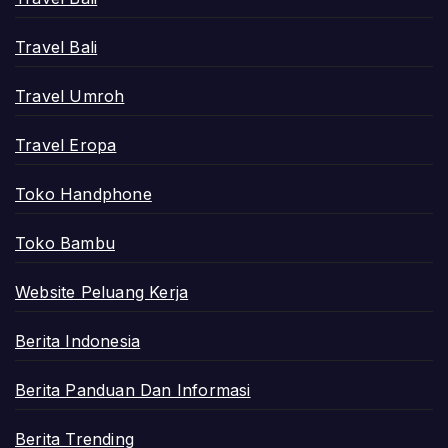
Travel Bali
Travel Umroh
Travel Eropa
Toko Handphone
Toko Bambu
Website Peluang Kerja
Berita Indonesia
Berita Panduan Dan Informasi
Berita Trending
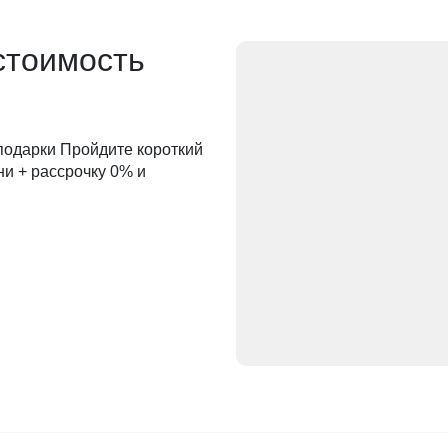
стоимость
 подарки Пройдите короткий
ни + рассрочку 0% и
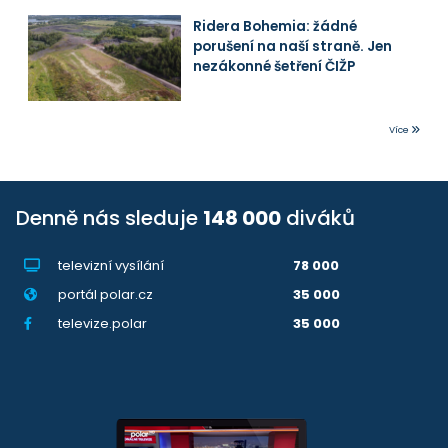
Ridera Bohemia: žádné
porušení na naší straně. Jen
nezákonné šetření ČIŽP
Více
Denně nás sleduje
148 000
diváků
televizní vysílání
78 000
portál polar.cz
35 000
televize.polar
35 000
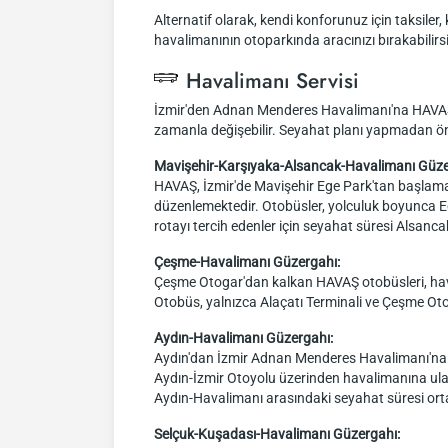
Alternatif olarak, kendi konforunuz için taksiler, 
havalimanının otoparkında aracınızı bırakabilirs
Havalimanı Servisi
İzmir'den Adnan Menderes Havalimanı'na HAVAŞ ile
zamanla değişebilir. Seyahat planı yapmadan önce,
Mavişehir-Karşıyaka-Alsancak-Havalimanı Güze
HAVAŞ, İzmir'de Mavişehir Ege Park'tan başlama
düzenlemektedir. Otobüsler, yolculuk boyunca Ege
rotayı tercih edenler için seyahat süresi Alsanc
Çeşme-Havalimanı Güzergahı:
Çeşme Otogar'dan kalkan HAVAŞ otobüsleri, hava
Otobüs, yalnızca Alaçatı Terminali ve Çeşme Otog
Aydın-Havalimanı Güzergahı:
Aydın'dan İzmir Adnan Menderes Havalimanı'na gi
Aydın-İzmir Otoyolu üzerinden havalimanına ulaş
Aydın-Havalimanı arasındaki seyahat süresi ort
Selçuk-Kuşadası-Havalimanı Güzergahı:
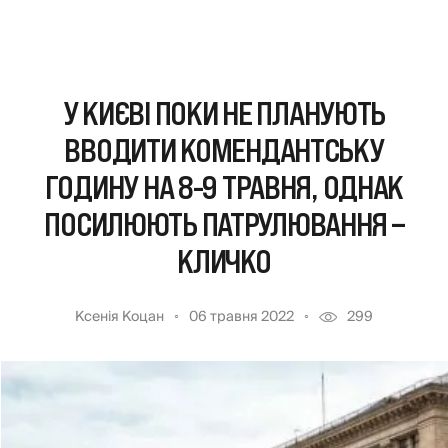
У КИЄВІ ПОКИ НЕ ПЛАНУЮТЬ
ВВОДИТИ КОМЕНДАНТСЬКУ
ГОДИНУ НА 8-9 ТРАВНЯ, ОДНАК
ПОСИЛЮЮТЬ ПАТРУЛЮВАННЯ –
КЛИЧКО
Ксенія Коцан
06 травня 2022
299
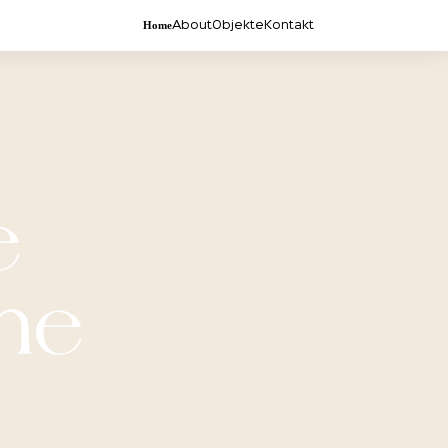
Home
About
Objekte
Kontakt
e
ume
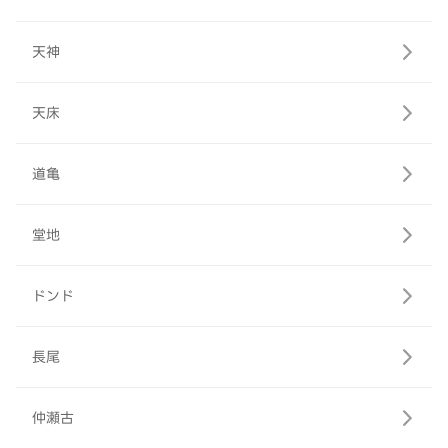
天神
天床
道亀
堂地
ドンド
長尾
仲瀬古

**Task objective**
Please copy out each line of the material that contains the string "Mavişehir".

**Task response**
Mavişehir-Karşıyaka-Alsancak-Havalimanı Güze
HAVAŞ, İzmir'de Mavişehir Ege Park'tan başlama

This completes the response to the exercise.